Turkey is a “non-ally” and America should move its regional military bases into Kurdish Iraq, says the Wall Street Journal, presumably because the Turks are refusing to commit their army to fighting a war on America’s behalf. US officials are reportedly angry because Turkey “want[s] the U.S. to come in and take care of the problem,” except, you know, the US is the one for whom “it” (Daesh) is apparently a problem, not the Turks. From the serious reactionaries we’re even hearing calls to “kick Turkey out of NATO,” a course of action for which NATO seems to have no precedent or procedure, and that, like most reactionary policy ideas, would create maximum disruption while accomplishing nothing constructive. Say NATO does kick Turkey out—what then? Do the Turks suddenly see the error of their ways and make amends? Why would they do that? What if NATO divides on the question of expelling Turkey? Is there any possible outcome of pursuing Turkey’s expulsion from NATO that would have a positive impact on the fight against ISIS?

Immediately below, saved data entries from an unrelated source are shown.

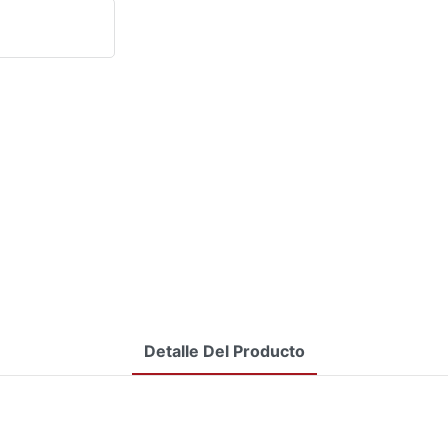
Detalle Del Producto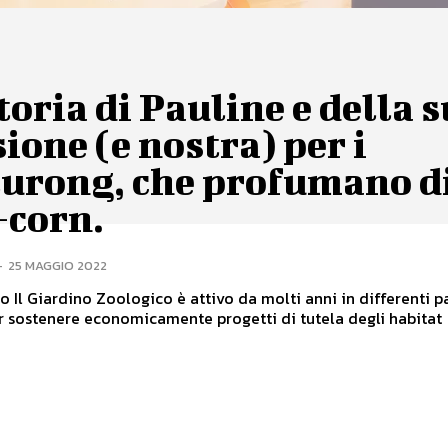
toria di Pauline e della 
ione (e nostra) per i
turong, che profumano d
-corn.
-
25 MAGGIO 2022
o Il Giardino Zoologico è attivo da molti anni in differenti pa
 sostenere economicamente progetti di tutela degli habitat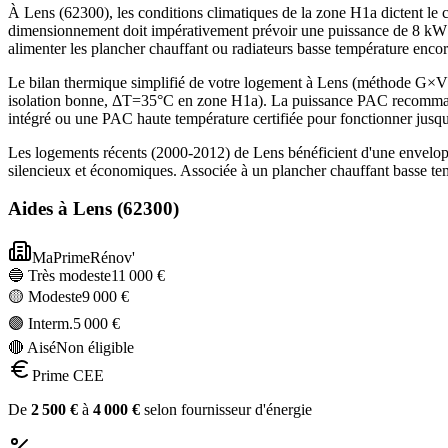
À Lens (62300), les conditions climatiques de la zone H1a dictent le c
dimensionnement doit impérativement prévoir une puissance de 8 kW p
alimenter les plancher chauffant ou radiateurs basse température enco
Le bilan thermique simplifié de votre logement à Lens (méthode G×
isolation bonne, ΔT=35°C en zone H1a). La puissance PAC recommandé
intégré ou une PAC haute température certifiée pour fonctionner jusq
Les logements récents (2000-2012) de Lens bénéficient d'une envelop
silencieux et économiques. Associée à un plancher chauffant basse te
Aides à
Lens
(
62300
)
MaPrimeRénov'
🔵 Très modeste
11 000
€
🟡 Modeste
9 000
€
🟣 Interm.
5 000
€
🔴 Aisé
Non éligible
Prime CEE
De
2 500
€
à
4 000
€
selon fournisseur d'énergie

The fact that Turkey would apparently rather let Daesh slaughter and enslave the Kurdish defenders of Kobani than do anything that might benefit long-term Kurdish political aims may be immoral, unconscionable, even indefensible on a humanitarian level, and it’s fine to condemn Turkey on those grounds, but as a pure calculation of national interest, what Turkey is doing shouldn’t surprise anybody. It’s not as though America hasn’t greatly wronged the Kurds in the past, when it was in US interests to do so. It’s also worth noting that the UK and Germany have also opted out of direct military involvement in Syria, but nobody seems to be talking about expelling them from NATO or moving American military hardware to other countries in Europe.

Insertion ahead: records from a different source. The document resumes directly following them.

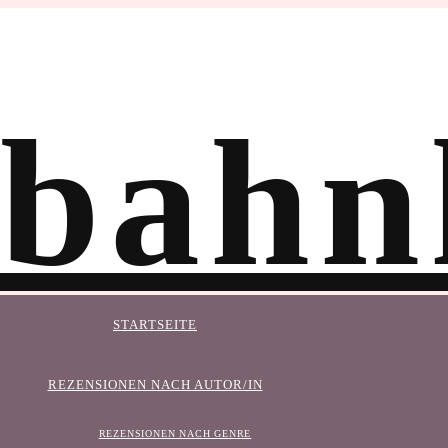
STARTSEITE
REZENSIONEN NACH AUTOR/IN
REZENSIONEN NACH GENRE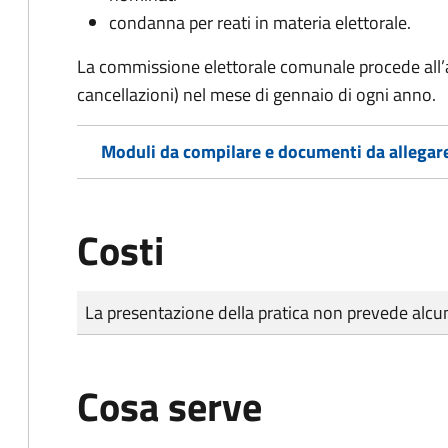
condanna per reati in materia elettorale.
La commissione elettorale comunale procede all’a
cancellazioni) nel mese di gennaio di ogni anno.
Moduli da compilare e documenti da allegar
Costi
Tipo di pagamento
Importo
La presentazione della pratica non prevede al
Cosa serve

It may be that Turkey will still come around to America’s position on Daesh, or at least closer to it; recent Kurdish protests aside, Ankara’s Syria policy has been consistently unpopular within Turkey, and PKK threats to break-off peace talks with the government over its inaction in Kobani may yet force Erdogan’s hand. But if Erdogan is swayed, it will be because of domestic politics, not American pressure or threats.